*Source:*
··········
La ratification de la convention s'inscrit pleinement dans le processus logique d'intégration de ce texte dans le corpus juridique national, suite à la signature du texte par la France, le 23 mars 2011.

A. LES SPÉCIFICITÉS DE LA CONVENTION

Cinq sujets méritent de retenir votre attention.

1. En matière de déclaration de soupçons des avocats et avoués

L'article 13 de la convention étend l'obligation de déclaration de soupçons aux avocats et aux avoués et prévoit que les professionnels assujettis à cette obligation ne peuvent divulguer, en particulier à leur client, le fait qu'ils ont procédé à une déclaration de soupçons.

On remarquera que notre droit national est déjà conforme à la convention depuis la transposition de la directive européenne 2005/60/CE du 26 octobre 2005 relative à la prévention de l'utilisation du système financier aux fins de blanchiment de capitaux et de financement du terrorisme, et notamment son article 28, par l'ordonnance n° 2009-104 du 30 janvier 2009 qui a créé un article L 561-19 au code monétaire et financier interdisant, entres autres professions, aux avocats et aux avoués de porter à la connaissance de la personne concernée ou d'un tiers autre qu'une autorité de contrôle ou un ordre professionnel l'existence et le contenu de la déclaration de soupçon.
··········
*Consigne:*
Pour chaque affirmation, dites si elle concorde avec l'extrait sur la convention ci-dessus, en répondant par oui ou non et en citant les mots décisifs du texte : 1. La France a signé la convention le 23 mars 2011. 2. L'article 13 de la convention autorise les professionnels à informer leur client qu'ils ont procédé à une déclaration de soupçons. 3. L'article L 561-19 du code monétaire et financier a été créé par une ordonnance du 30 janvier 2009.
··········
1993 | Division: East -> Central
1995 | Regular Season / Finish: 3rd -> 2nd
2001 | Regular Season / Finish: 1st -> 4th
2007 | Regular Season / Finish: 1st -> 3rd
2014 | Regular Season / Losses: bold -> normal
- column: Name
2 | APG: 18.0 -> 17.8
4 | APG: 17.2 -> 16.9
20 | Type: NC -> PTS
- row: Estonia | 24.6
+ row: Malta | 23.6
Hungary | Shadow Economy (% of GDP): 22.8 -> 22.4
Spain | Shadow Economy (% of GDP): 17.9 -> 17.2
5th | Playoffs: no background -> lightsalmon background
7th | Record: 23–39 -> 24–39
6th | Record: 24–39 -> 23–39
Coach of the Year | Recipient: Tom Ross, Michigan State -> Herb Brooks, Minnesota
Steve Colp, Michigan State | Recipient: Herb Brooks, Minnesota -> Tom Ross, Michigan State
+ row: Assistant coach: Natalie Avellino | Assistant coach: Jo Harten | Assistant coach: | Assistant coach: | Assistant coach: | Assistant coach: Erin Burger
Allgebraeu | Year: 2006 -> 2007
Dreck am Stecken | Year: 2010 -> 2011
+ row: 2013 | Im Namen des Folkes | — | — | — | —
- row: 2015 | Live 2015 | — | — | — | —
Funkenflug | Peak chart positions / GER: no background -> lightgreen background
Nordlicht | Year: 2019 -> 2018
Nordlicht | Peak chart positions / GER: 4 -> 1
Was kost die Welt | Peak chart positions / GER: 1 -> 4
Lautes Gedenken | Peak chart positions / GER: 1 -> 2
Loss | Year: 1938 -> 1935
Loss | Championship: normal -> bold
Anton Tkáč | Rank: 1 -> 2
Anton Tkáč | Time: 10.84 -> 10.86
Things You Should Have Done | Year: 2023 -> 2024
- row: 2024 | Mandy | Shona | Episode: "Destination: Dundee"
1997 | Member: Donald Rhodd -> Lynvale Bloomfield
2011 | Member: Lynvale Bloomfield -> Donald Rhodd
··········
*Réponse à la consigne:*
1. Oui : « suite à la signature du texte par la France, le 23 mars 2011 ».
2. Non : « ne peuvent divulguer, en particulier à leur client, le fait qu'ils ont procédé à une déclaration de soupçons ».
3. Oui : « par l'ordonnance n° 2009-104 du 30 janvier 2009 qui a créé un article L 561-19 au code monétaire et financier ».